Passage =
- Opening Delimiter -

Causal inference has received increasing interests from both the academy and industry across disciplines in recent decades. Rapid development in artificial intelligence (AI) and machine learning (ML) has facilitated the approximation of arbitrary relationships underlying the big and complex data. However, ML-based predictions without accounting for endogeneity, stability, adaptability, as well as interpretability may drive misleading decisions in real-world practice. ML models can be trustworthy and relevant for decision making only if they reflect the true causal relationships among observables. In order to obtain effective data-driven decision rules, more and more researchers are turning their focuses from mining association to revealing causation under the proper and honest casual inference framework.
In technology companies, thousands of experiments (A/B testings) are being operated to justify business impacts of new product/feature launch. Practical challenges include: how long the experiments should run to attain certain business goals with statistical significance; how to reduce the required sample sizes (to improve statistical power); how to minimize the negative impacts of experiments on the existing system while addressing as many impact questions as possible; how to eliminate confounding and interference to certify the relevance of experimental conclusions. Besides experiments, companies are also taking automated actions on and receiving feedbacks from their customers via huge data streams. One important operational goal is to improve these automated systems to optimize certain managerial metrics based on observational data from history. It generates an unprecedented amount of causal learning problems for these companies to understand (policy evaluation) and optimize (policy learning) for counterfactual actions from data.

- Closing Delimiter -

Work request = Reproduce word for word the part of the causal inference passage starting with "Causal inference has" and going on through "casual inference framework.".

Source material =

- Opening Delimiter -

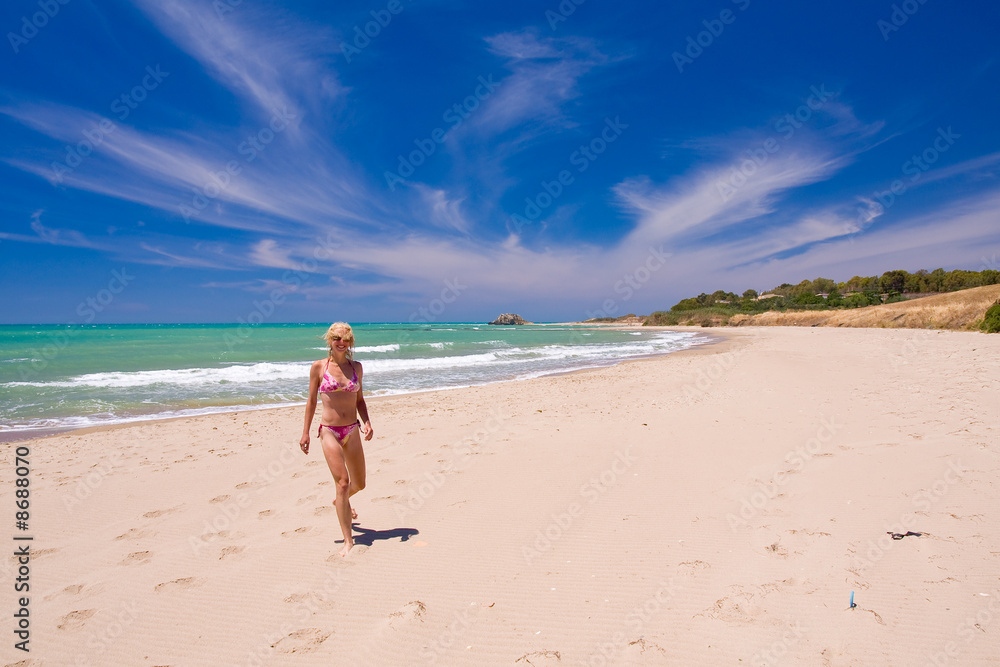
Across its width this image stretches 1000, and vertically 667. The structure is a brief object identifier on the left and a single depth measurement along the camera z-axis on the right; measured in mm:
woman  3770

- Closing Delimiter -

Problem solution =
Causal inference has received increasing interests from both the academy and industry across disciplines in recent decades. Rapid development in artificial intelligence (AI) and machine learning (ML) has facilitated the approximation of arbitrary relationships underlying the big and complex data. However, ML-based predictions without accounting for endogeneity, stability, adaptability, as well as interpretability may drive misleading decisions in real-world practice. ML models can be trustworthy and relevant for decision making only if they reflect the true causal relationships among observables. In order to obtain effective data-driven decision rules, more and more researchers are turning their focuses from mining association to revealing causation under the proper and honest casual inference framework.